GPs and gastroenterologists refer to us. Breath testing clinics are quite a common channel for patients as well. But the reputation of the team is also good, so word of mouth does a lot too.

10. What about gluten? You have shown in a recent trial that gluten really can cause gastrointestinal symptoms in IBS when FODMAP levels are controlled.

Definitely. We originally thought that fructans (FODMAPs) were the only ingredients in grains to trigger IBS symptoms in non-celiac patients. We were surprised that gluten really induced gut symptoms and fatigue seen in our double blinded, randomised, placebo controlled study. Now we are going to do even to re-examine this phenomenon with a new feeding trial (we provided all of the food for patients). We are analysing more specific and sensitive biomarkers to try and understand how these symptoms are being induced. I hope we can have the results early next year.

11.  You have mentioned that FODMAP diet is well known and widely implemented in Melbourne. How about the other parts of Australia?

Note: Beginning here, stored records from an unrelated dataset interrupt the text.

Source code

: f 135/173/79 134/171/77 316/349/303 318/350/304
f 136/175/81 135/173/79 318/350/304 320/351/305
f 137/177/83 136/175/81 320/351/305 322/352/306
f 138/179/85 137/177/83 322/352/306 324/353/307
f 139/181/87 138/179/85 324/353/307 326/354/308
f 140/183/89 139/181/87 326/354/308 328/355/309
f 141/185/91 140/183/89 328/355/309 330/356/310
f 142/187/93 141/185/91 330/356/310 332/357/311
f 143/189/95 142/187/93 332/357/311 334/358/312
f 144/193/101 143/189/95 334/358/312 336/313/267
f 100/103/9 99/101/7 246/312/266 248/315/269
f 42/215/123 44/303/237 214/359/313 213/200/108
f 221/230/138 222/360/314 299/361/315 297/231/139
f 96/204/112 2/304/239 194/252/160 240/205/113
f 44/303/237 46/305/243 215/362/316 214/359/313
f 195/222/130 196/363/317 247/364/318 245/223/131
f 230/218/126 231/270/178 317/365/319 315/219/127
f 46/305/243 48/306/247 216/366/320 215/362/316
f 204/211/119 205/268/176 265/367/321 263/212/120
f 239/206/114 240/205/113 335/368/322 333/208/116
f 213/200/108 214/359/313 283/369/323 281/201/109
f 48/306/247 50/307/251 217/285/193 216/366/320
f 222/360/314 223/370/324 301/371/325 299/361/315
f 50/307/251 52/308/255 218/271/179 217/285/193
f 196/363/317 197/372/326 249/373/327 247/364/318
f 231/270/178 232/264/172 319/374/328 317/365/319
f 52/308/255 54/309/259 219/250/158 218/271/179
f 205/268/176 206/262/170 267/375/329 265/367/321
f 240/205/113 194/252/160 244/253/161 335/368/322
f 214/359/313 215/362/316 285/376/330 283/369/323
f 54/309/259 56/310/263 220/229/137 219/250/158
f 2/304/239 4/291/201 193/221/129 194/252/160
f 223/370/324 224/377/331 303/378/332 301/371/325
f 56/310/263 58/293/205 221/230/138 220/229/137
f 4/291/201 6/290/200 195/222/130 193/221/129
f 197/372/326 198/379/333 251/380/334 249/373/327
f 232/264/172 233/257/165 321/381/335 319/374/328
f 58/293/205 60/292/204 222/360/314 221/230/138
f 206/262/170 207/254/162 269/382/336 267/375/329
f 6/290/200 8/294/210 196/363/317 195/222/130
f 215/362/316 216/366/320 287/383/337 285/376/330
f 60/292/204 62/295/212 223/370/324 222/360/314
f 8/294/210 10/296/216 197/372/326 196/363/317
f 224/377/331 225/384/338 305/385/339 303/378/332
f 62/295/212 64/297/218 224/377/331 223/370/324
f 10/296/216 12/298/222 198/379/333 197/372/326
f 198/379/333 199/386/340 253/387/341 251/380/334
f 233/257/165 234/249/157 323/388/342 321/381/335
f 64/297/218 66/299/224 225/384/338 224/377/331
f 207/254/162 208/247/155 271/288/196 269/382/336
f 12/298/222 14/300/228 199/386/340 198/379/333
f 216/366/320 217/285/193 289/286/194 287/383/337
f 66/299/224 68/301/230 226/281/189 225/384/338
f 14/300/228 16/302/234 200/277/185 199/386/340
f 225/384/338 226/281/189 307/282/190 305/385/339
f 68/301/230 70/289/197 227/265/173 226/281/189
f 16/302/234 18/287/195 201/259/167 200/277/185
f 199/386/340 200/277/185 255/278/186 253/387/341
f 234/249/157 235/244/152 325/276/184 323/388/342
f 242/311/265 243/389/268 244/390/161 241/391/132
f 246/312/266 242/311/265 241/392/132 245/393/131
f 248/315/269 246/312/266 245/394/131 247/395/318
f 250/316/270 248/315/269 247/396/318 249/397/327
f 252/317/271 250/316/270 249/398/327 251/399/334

Not all dietitians fully understand the low FODMAP diet yet.  However, word is spreading across the country.  It’s a popular discussion subject on our national online discussion boards for dietitians.  Education of the low FODMAP diet is not well covered in the training programme of dietitians.  Teaching has started only recently and our research deparment conducts regular seminars aimed towards teaching the approach to dietitians.

Australian gastroenterologists are now advocating the low FODMAP diet in national therapeutic guidelines for IBS.

12.  What would you like to say to dietitians who are interested in the FODMAP diet?

I guess you might not believe its efficacy without testing it. Give it a go.  Results usually speak for themselves. But, please study the research in order to give the correct information.

Jessica Biesiekierski, thank you very much for your time and answers. You do wonderful work for IBS sufferers all around the globe!